WHAT YOU ARE ASKED TO DO: Only the lines from the one containing "2018, lowest: 90 -> 50.5" through the end of the entries should be repeated, exactly as they appear, first and last included.

GIVEN RECORDS:
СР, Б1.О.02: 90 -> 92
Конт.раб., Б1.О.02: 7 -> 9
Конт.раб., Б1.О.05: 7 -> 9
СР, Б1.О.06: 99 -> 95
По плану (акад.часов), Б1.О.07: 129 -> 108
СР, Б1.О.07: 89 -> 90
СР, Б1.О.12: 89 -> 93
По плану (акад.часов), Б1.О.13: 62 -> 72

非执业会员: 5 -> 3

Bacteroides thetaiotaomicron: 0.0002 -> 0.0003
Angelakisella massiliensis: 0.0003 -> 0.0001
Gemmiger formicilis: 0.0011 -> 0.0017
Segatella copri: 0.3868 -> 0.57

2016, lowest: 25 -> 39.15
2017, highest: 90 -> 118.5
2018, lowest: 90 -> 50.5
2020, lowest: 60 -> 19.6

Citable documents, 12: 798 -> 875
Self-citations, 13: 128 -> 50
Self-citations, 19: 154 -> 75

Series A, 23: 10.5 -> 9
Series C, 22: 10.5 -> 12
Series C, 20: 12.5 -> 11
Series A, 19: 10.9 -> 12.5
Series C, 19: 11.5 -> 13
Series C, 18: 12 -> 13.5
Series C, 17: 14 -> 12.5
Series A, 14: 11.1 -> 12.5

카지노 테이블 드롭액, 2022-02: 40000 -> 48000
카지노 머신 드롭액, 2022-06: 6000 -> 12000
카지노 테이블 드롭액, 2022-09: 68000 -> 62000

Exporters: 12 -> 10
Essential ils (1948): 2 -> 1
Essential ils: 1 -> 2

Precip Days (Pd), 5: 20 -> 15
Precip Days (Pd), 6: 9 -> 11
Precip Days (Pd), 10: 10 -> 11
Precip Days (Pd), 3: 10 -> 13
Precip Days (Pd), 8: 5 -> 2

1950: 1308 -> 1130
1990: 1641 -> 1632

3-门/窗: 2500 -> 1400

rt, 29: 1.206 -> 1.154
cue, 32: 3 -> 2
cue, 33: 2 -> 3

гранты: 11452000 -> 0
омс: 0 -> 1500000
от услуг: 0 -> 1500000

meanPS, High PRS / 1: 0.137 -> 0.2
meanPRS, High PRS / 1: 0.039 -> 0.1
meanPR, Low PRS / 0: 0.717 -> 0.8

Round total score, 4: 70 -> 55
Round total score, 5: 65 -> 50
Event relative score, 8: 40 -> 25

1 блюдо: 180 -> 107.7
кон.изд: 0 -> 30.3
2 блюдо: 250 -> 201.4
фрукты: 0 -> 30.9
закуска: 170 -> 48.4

PROBLEM SOLUTION:
2018, lowest: 90 -> 50.5
2020, lowest: 60 -> 19.6

Citable documents, 12: 798 -> 875
Self-citations, 13: 128 -> 50
Self-citations, 19: 154 -> 75

Series A, 23: 10.5 -> 9
Series C, 22: 10.5 -> 12
Series C, 20: 12.5 -> 11
Series A, 19: 10.9 -> 12.5
Series C, 19: 11.5 -> 13
Series C, 18: 12 -> 13.5
Series C, 17: 14 -> 12.5
Series A, 14: 11.1 -> 12.5

카지노 테이블 드롭액, 2022-02: 40000 -> 48000
카지노 머신 드롭액, 2022-06: 6000 -> 12000
카지노 테이블 드롭액, 2022-09: 68000 -> 62000

Exporters: 12 -> 10
Essential ils (1948): 2 -> 1
Essential ils: 1 -> 2

Precip Days (Pd), 5: 20 -> 15
Precip Days (Pd), 6: 9 -> 11
Precip Days (Pd), 10: 10 -> 11
Precip Days (Pd), 3: 10 -> 13
Precip Days (Pd), 8: 5 -> 2

1950: 1308 -> 1130
1990: 1641 -> 1632

3-门/窗: 2500 -> 1400

rt, 29: 1.206 -> 1.154
cue, 32: 3 -> 2
cue, 33: 2 -> 3

гранты: 11452000 -> 0
омс: 0 -> 1500000
от услуг: 0 -> 1500000

meanPS, High PRS / 1: 0.137 -> 0.2
meanPRS, High PRS / 1: 0.039 -> 0.1
meanPR, Low PRS / 0: 0.717 -> 0.8

Round total score, 4: 70 -> 55
Round total score, 5: 65 -> 50
Event relative score, 8: 40 -> 25

1 блюдо: 180 -> 107.7
кон.изд: 0 -> 30.3
2 блюдо: 250 -> 201.4
фрукты: 0 -> 30.9
закуска: 170 -> 48.4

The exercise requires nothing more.